Jadi, mestinya “pangucapan syukur” mengingatkan orang-orang Minahasa tentang daya “mapalus” (kebersamaan), tentang pemberian dari Opo Wailan Wangko yang dihayati sebagai berkat. Dan tentang arti menjadi manusia religius yang sekaligus sosial dalam kesatuan dengan semesta.
Itulah sehingga praktik “pangucapan syukur” identik dengan “dapur-dapur berasap” dari rumah-rumah anggota komunitas tanda sedang bersiap untuk berpartisipasi pada ritual kehidupan, yang oleh gereja mengubahnya terpusat di gedung gereja. Ibadah itu tidak terpisah dengan berbagi bersama orang lain melalui jamuan pesta makan.

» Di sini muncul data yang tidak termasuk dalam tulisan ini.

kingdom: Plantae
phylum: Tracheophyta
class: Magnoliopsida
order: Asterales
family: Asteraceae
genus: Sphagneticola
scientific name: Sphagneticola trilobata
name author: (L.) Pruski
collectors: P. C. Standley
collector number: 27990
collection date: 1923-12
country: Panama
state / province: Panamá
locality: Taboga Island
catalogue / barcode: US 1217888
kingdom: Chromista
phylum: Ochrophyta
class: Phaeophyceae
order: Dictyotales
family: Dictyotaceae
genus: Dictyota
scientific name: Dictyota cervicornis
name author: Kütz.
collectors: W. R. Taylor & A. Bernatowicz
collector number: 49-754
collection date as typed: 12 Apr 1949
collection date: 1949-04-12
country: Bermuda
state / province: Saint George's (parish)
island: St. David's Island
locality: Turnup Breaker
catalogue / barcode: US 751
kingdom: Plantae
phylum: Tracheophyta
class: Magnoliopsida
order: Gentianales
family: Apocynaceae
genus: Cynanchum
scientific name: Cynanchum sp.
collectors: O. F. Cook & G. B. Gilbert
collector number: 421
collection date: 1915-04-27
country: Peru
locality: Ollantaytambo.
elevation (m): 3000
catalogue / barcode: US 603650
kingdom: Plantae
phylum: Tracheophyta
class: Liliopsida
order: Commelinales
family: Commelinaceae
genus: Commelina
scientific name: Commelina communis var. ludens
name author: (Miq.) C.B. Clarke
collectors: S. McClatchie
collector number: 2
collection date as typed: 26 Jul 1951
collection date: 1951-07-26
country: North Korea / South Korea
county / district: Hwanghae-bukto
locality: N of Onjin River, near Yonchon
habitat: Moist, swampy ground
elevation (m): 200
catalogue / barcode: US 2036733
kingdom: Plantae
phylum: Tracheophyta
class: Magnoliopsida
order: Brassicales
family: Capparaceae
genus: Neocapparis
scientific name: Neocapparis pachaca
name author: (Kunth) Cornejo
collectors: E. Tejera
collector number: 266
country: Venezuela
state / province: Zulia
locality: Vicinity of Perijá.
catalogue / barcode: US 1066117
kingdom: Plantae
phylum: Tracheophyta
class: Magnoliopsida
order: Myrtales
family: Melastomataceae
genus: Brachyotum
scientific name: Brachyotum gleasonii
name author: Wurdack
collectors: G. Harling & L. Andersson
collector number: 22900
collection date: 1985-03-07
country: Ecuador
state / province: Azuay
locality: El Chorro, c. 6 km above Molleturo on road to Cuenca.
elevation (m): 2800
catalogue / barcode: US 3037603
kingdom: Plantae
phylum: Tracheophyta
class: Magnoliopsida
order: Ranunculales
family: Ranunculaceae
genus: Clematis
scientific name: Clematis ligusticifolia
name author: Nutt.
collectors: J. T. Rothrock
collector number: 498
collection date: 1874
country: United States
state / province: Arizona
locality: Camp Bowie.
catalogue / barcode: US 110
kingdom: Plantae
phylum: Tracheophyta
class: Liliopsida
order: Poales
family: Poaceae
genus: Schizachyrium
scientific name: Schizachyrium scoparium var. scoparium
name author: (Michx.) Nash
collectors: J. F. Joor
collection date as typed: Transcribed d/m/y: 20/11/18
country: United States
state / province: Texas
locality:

Bagaimana mungkin tradisi atau praktik kultural yang kaya makna itu kemudian hanya ditandai dalam bentuk “amplop”. Atau pula, sungguh adalah suatu cara berteologi yang munafik, ketika hari ini masih saja terdengar khotbah dari para pendeta di atas mimbar yang mengutuk warisan-warisan praktik agama leluhur mereka sebagai yang harus ditolak atau diperangi. Selain itu, sungguh ini adalah ciri cara beragama yang munafik, tapi juga durhaka terhadap leluhur dan kebudayaannya sendiri.
Pesta “pangucapan syukur” tetaplah ia sebagai “ritual” kehidupan yang nilai dasarnya adalah penghayatan secara spiritual tentang kehidupan sebagai berkat dari Yang Ilahi melalui semesta. Pesta, makan bersama, saling bersua antara keluarga, kegembiraan dan keramaian wanua/roong adalah ekspresi syukur yang khas Minahasa.
Semakin banyak kita bersyukur, semakin banyak kebahagiaan yang kita dapatkan.